PharmTech: What would you identify as the critical quality attributes (CQAs) for capsule formulations of DPIs and how do you ensure reproducibility and consistency of DPI performance?

Bordes-Picardand Stegemann: A better question might be: how would you identify the real CQAs? Due to multiple variables and their complex interactions, a thorough quality by design (QbD) process is required, beginning with the material science of the API, the excipients and the capsule, through the processing science, and then eventually, simulations. 

This process includes risk assessments of each factor within their standard variability, including the components that go into the process and the overall process itself. This is why it is important to develop DPI products in multidisciplinary teams, identify formulation- and product-specific CQAs and critical process parameters (CPPs) to control them with appropriate analytical methods using process analytical technologies (PAT). The result is that the reproducibility and consistency of the final product is a responsibility of the pharmaceutical manufacturer working together with the suppliers. The final quality is the result of the entire supply chain. 

To give an example, if the DPI capsule has a targeted moisture range specified as a CQA, the commonly defined storage conditions would not only need to be secured during shipment, receipt of goods, and warehousing, but also during the entire manufacturing process as capsule moisture is directly impacted by their environmental conditions.  

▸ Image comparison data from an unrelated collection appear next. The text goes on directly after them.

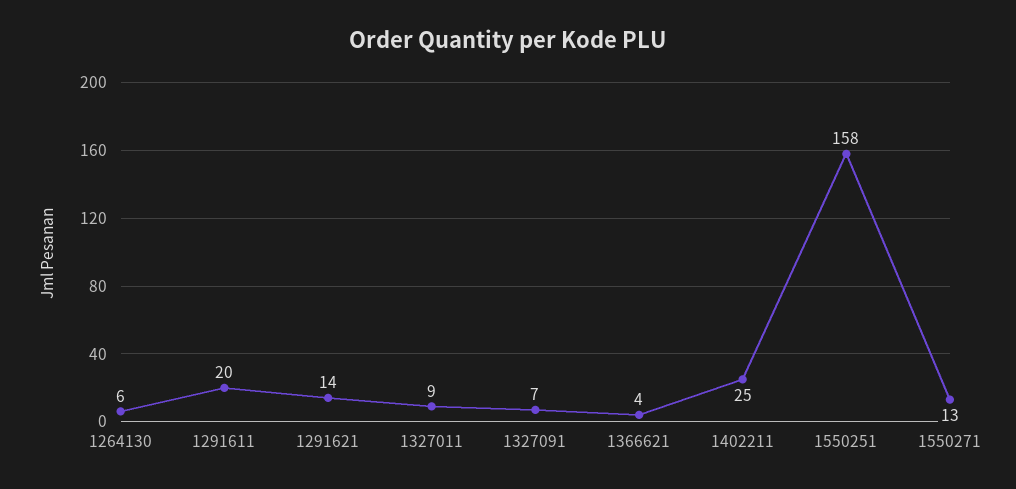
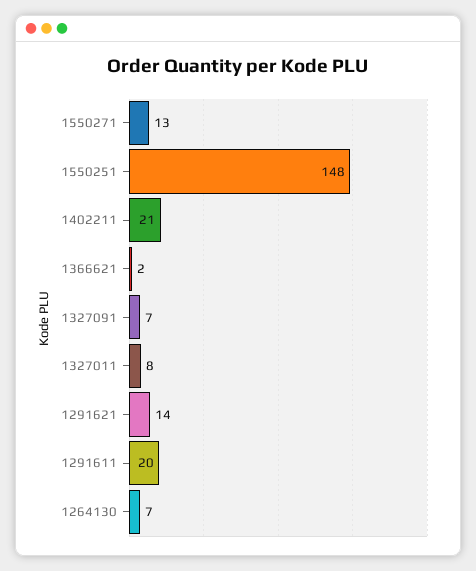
  {
-   "1264130": 6,
+   "1264130": 7,
    "1291611": 20,
    "1291621": 14,
-   "1327011": 9,
+   "1327011": 8,
    "1327091": 7,
-   "1366621": 4,
+   "1366621": 2,
-   "1402211": 25,
+   "1402211": 21,
-   "1550251": 158,
+   "1550251": 148,
    "1550271": 13
  }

PharmTech: What are the challenges of scaling up DPI capsule production and how do you address them? 

Bordes-Picardand Stegemann: The major challenges when scaling up DPI product manufacturing are related to the very small fill quantities (typically below 40 mg) and to powder formulations that are made of fine particle sizes with poor flow characteristics. In the blending process, for example, the mechanical forces that act on the fine API particles and the coarse carrier particles are completely different when at a few grams scale compared with at a several kilograms scale. This difference has a direct effect on the powder dispersion and homogeneity of the formulation blend, the attachment and detachment forces, and the static charging. 

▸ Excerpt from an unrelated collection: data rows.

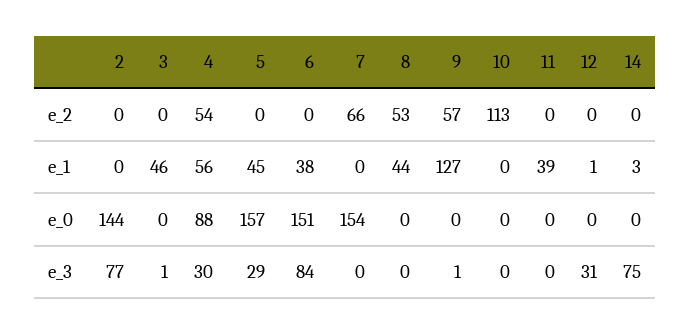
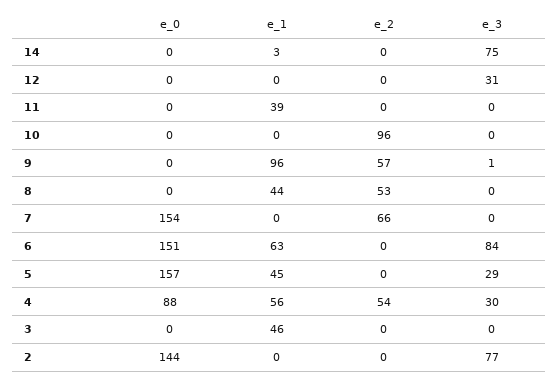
  {
    "2": {
      "e_2": 0,
      "e_1": 0,
      "e_0": 144,
      "e_3": 77
    },
    "3": {
      "e_2": 0,
      "e_1": 46,
      "e_0": 0,
-     "e_3": 1
+     "e_3": 0
    },
    "4": {
      "e_2": 54,
      "e_1": 56,
      "e_0": 88,
      "e_3": 30
    },
    "5": {
      "e_2": 0,
      "e_1": 45,
      "e_0": 157,
      "e_3": 29
    },
    "6": {
      "e_2": 0,
-     "e_1": 38,
+     "e_1": 63,
      "e_0": 151,
      "e_3": 84
    },
    "7": {
      "e_2": 66,
      "e_1": 0,
      "e_0": 154,
      "e_3": 0
    },
    "8": {
      "e_2": 53,
      "e_1": 44,
      "e_0": 0,
      "e_3": 0
    },
    "9": {
      "e_2": 57,
-     "e_1": 127,
+     "e_1": 96,
      "e_0": 0,
      "e_3": 1
    },
    "10": {
-     "e_2": 113,
+     "e_2": 96,
      "e_1": 0,
      "e_0": 0,
      "e_3": 0
    },
    "11": {
      "e_2": 0,
      "e_1": 39,
      "e_0": 0,
      "e_3": 0
    },
    "12": {
      "e_2": 0,
-     "e_1": 1,
+     "e_1": 0,
      "e_0": 0,
      "e_3": 31
    },
    "14": {
      "e_2": 0,
      "e_1": 3,
      "e_0": 0,
      "e_3": 75
    }
  }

Content uniformity of fills with poor flow characteristics and/or small fill quantities need to be addressed early on during the development too. However, progress in the development of filling machine engineering have provided new technologies specifically made for DPI filling, allowing for high-precision dosing (even with former difficult powder characteristics) as well as a 100% accurate weight check. Consequently, working with different stakeholders, including excipient and capsule suppliers, machine manufacturers, and QbD experts early on and throughout the development and scale up, is the most efficient way to successful DPI product development.